:: PROVIDED TEXT ::
Updates on Oz

kangaroo

Following countless questions in regards to my plans to trot across the globe, I thought it best to provide some more details on my venture to the outback.

I have purchased a flight and officially depart the U.S.A on February 3rd, 2015. Yes, I know, it’s still months away, but since I found out in April and it is now mid October, I’m convinced time is flying past me, and I have already woken up once thinking my plane had left without me. Even harder than that transition of continents will be my departure from the great state of North Carolina- my adopted home state (in spite of despising sweet tea-sorrynotsorry) for the last 17 years. My family has since moved back to the Midwest (still planning to return to the east coast someday), but my “home” has always been here. I know this state, I know these people, and I love the life I have. So on December 15th (approximately) when I pile all my worldly possessions into my little hyundai hatchback (flashback to college when I did that for the first time), I will still feel like I’m leaving part of me here.

:: DATASET SECTION ::

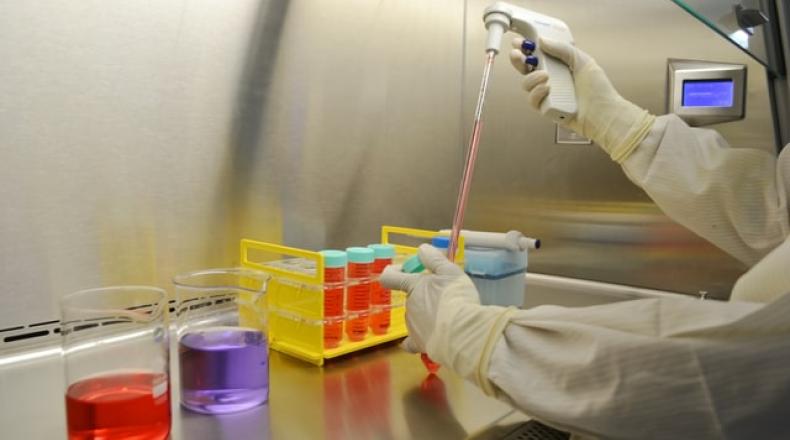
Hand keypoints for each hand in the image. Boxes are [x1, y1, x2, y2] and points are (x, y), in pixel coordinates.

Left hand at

:: TASKS AND EXERCISES ::
**A.** In the post about the trip to Oz, rewrite the paragraph that begins "I have purchased a flight" as a shorter paragraph, keeping its main facts.
**B.** According to the post about the trip to Oz, on what date does the writer officially depart the U.S.A.?
**C.** Go on with the post about the trip to Oz, picking up after its final sentence.

:: RESULTS OF THE EXERCISE ::
**A.** I've bought my flight and leave the U.S.A. on February 3rd, 2015. It's months away, but time feels like it's flying. I've already woken up once thinking my plane had left without me. Harder than changing continents will be leaving North Carolina, my adopted home state for 17 years, despite my dislike of sweet tea. My family has moved back to the Midwest, but North Carolina has always been home. I know the state and its people and love my life here. So around December 15th, when I pack everything I own into my little Hyundai hatchback, I'll feel like I'm leaving part of me behind.

**B.** February 3rd, 2015.

**C.**
Anyway, back to updates. The application process for my planned graduate school in Australia was, to say the least, arduous. Due to changes in their system, a few glitches in the application (and maybe in small part due to the Aussie’s ‘no worries’ laid back lifestyle), it took over two months to get my full application in. Before the questions abound, yes I have a flight before I have a school, kind of. My situation is quite unique in that my boss from Duke (who now works in Oz) has a couple PhD spots available to offer at his discretion. So while I still need to go through the hullabaloo (wonder if the Aussie’s know that word!) of applying for both admission and a scholarship, I really just need to meet their minimums. Obviously meeting minimums has never been a mantra of mine,  so I put a fair amount of work into the application hoping to earn admission and scholarship off my own merits (but it’s nice to know that either way I have a place).

In any event, I won’t hear back about admission for a few weeks-months still and scholarships aren’t even considered til mid-December. Now you see why it’s pretty necessary to commit to a flight over early on, as if I waited for the actual news, my already pricey flight would’ve shot up like a rocket. My mom and I have previously joked about how selling my car was just so I could pay for the flight over (thankfully not true, but not terribly far off either).

Through a series of very FORTUNATE events, I’ve also been in contact with a potential roommate in Melbourne. The whole thing is a bit crazy, but I’ll save the story for when everything is set in stone, and I feel sure enough to type it without jinxing it’s perfection.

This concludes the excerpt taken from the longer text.